[Stored items]
= Beginning of Section =

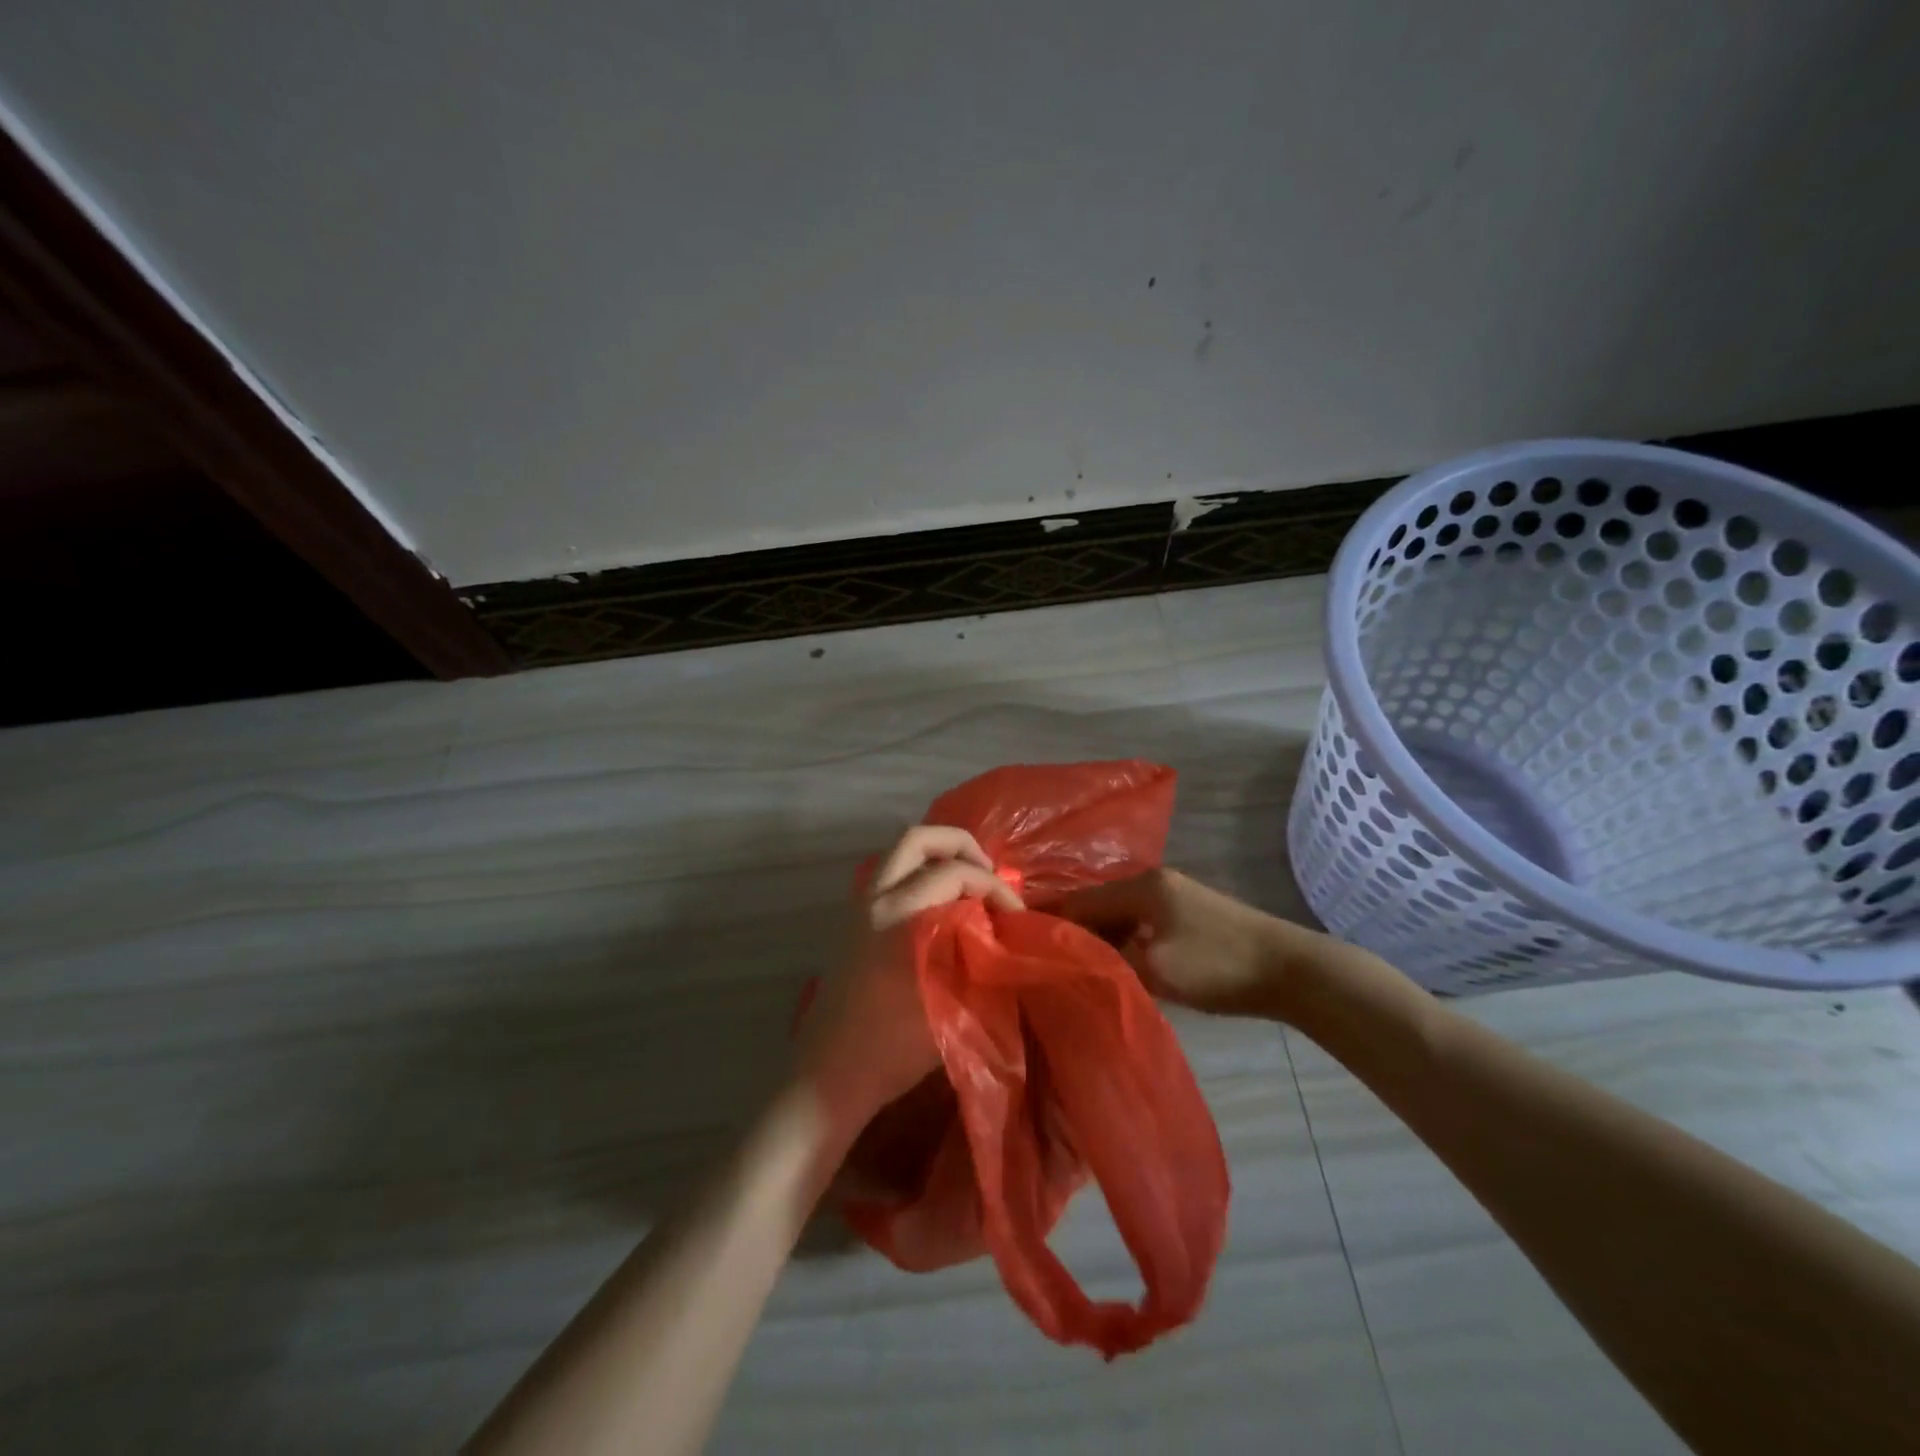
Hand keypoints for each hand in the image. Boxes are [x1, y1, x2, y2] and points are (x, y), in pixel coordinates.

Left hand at [796, 826, 1022, 1130]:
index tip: (1016, 914)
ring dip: (938, 856)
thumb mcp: (952, 1007)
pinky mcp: (852, 921)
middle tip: (989, 873)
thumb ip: (979, 960)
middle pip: (918, 838)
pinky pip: (890, 874)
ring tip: (969, 884)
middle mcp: (875, 898)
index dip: (994, 887)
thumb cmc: (893, 1047)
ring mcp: (858, 906)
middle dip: (961, 845)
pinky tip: (941, 906)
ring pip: (899, 853)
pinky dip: (919, 873)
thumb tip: (1002, 935)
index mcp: (899, 915)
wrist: (831, 1075)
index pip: (956, 874)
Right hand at [1053, 868, 1300, 1018]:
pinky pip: (1139, 923)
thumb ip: (1109, 960)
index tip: (1022, 941)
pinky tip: (1112, 962)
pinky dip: (1121, 940)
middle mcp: (1154, 882)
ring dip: (1098, 937)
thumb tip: (1073, 958)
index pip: (1080, 899)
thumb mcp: (1156, 968)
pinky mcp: (1188, 916)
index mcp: (1142, 886)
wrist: (1292, 971)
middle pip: (1098, 904)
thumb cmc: (1218, 965)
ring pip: (1119, 915)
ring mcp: (1174, 897)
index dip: (1050, 920)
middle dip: (1072, 929)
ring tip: (1071, 964)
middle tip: (1044, 958)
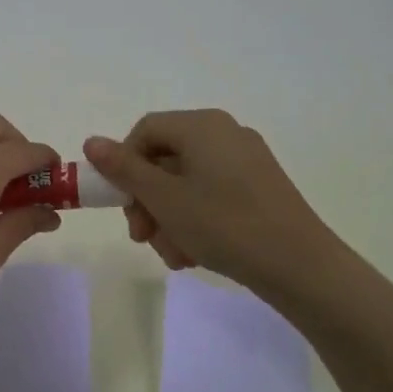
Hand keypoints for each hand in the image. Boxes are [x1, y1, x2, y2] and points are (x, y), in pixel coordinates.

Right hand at [83, 110, 332, 295]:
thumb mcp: (164, 198)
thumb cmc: (224, 224)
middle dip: (147, 201)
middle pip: (165, 159)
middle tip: (143, 237)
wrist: (300, 266)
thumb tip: (92, 142)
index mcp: (202, 125)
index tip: (123, 203)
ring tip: (174, 255)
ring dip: (169, 218)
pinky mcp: (260, 187)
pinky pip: (212, 194)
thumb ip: (124, 169)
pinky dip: (196, 220)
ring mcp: (246, 160)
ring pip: (186, 183)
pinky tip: (195, 254)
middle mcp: (225, 133)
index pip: (145, 130)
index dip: (124, 164)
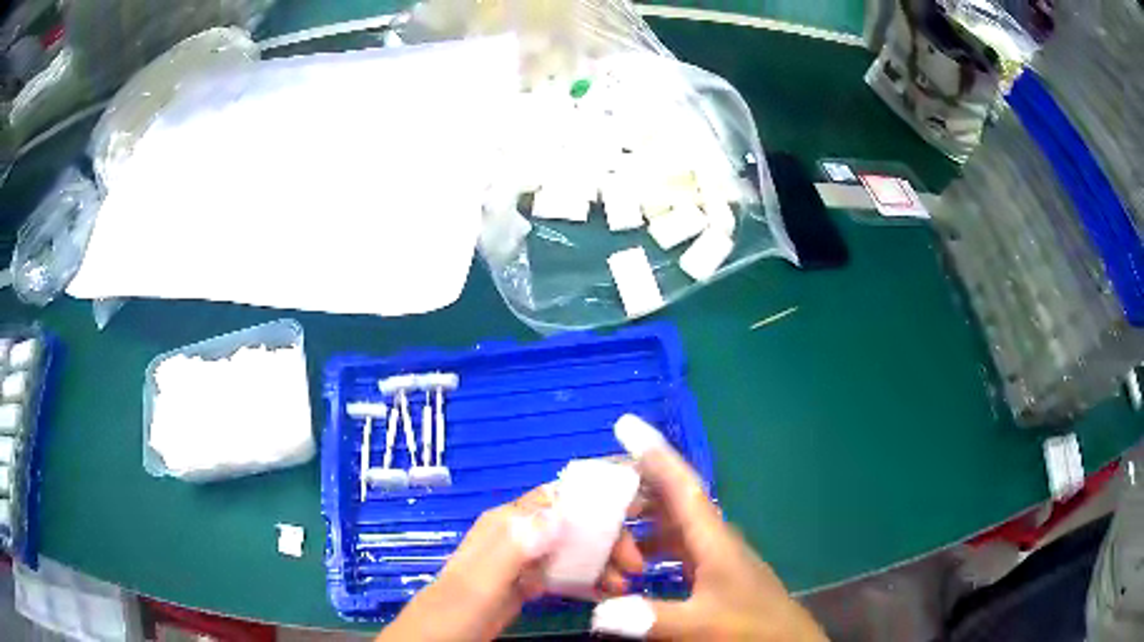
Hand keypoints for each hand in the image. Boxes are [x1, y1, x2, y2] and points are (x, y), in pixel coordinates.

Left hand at [377, 483, 643, 641]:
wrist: (433, 640)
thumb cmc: (454, 611)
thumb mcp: (480, 582)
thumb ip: (513, 548)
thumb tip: (557, 514)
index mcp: (506, 524)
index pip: (559, 498)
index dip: (597, 505)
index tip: (633, 523)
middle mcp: (517, 536)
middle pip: (572, 524)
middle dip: (606, 540)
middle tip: (633, 567)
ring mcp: (521, 562)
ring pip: (571, 550)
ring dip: (601, 562)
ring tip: (623, 586)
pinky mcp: (524, 585)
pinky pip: (563, 574)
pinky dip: (586, 581)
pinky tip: (606, 594)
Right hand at [592, 417, 827, 640]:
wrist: (783, 640)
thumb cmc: (751, 626)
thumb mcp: (703, 623)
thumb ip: (653, 617)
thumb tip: (599, 613)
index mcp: (713, 538)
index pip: (681, 486)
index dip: (654, 454)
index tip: (625, 425)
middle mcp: (711, 537)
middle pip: (668, 500)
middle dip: (632, 493)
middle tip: (592, 499)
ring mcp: (709, 555)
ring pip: (667, 525)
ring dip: (636, 525)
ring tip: (601, 535)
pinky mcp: (707, 571)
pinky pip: (669, 549)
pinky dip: (645, 550)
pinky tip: (626, 569)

= End of Section =

Which of the lines above mention the word "Right"? Pull those lines out.

Right hand at [1053, 868, 1300, 1018]:
Right hand at [83, 110, 332, 295]:
Right hand at [592, 417, 827, 640]:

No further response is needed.